## Document segment:
══════════════════════════════

Eoghan opted to make Proudfoot alcohol-free out of a desire to ‘create a space that’s a bit more inclusive,’ he says, inspired by travelling in southeast Asia and southern Europe. ‘They have bubble tea shops that are open until 2am. If you go around the Mediterranean people are out until one in the morning, families having a casual drink outside. In the UK after 5pm pretty much everything shuts except the pub and there aren’t alternatives.
‘There’s a big generational divide in that – younger people increasingly, even if they drink (and I drink) are looking for venues that they can relax and hang out in and feel a little bit sophisticated that don’t necessarily involve alcohol.’
Eoghan also relishes the challenge that comes with making complex drinks without the benefit of alcohol as a fixing agent. ‘It forces creativity. For me it’s finding different botanical ingredients, making hydrasols [floral waters]. Ferments come into it as well, using all the techniques you have in your toolbox to create that depth, complexity and flavour that you would get from an alcoholic drink,’ he explains.

══════════════════════════════

## Dataset records:
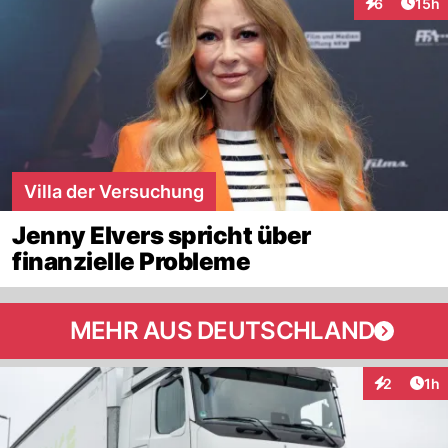
Artik
6
15h
Interaktione
Villa der Versuchung
Jenny Elvers spricht über
finanzielle Probleme
MEHR AUS DEUTSCHLAND
Art
2
1h
Interaktion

══════════════════════════════

Please continue the piece about Eoghan's alcohol-free venue Proudfoot from its last sentence. The data has nothing to do with the text about Proudfoot.

## Answer box:
Take ‘The Woodsman’, for example, a rich White Russian-style beverage made with a mix of locally foraged tree saps aged in bourbon barrels and blended with roasted chicory root milk and local Jersey milk foam. Or the ‘Roman Tonic’, a slightly bitter aperitif made with foraged roots and seeds including angelica, alexanders and burdock.
While many mainstream non-alcoholic drinks are couched in what Eoghan refers to as “value-minus” terms – he gives the example of ‘nosecco’ and ‘nojitos’ as alcohol-free alternatives to Prosecco and the mojito – Eoghan stresses the “value-added” nature of his drinks.
‘I wanted to take it out of that whole mocktail environment and say, these are just genuinely good. It’s a bit like vegetarianism and veganism over the last few years: instead of it being full of soy protein meat substitutes, people are making genuinely good dishes that happen to be vegetarian or vegan. The same thing is going to happen with alcohol, and I hope to be a trailblazer in that regard.’
Eoghan has certainly chosen a good moment to innovate in the alcohol-free space. Look at recent statistics around alcohol consumption in the UK and you can’t help but notice a trend: the proportion of young people who choose to avoid alcohol has been rising for a while now – as many as 29 per cent of 18-24 year olds according to one recent study by the University of London. Those that do drink booze are starting later than they used to and are drinking less.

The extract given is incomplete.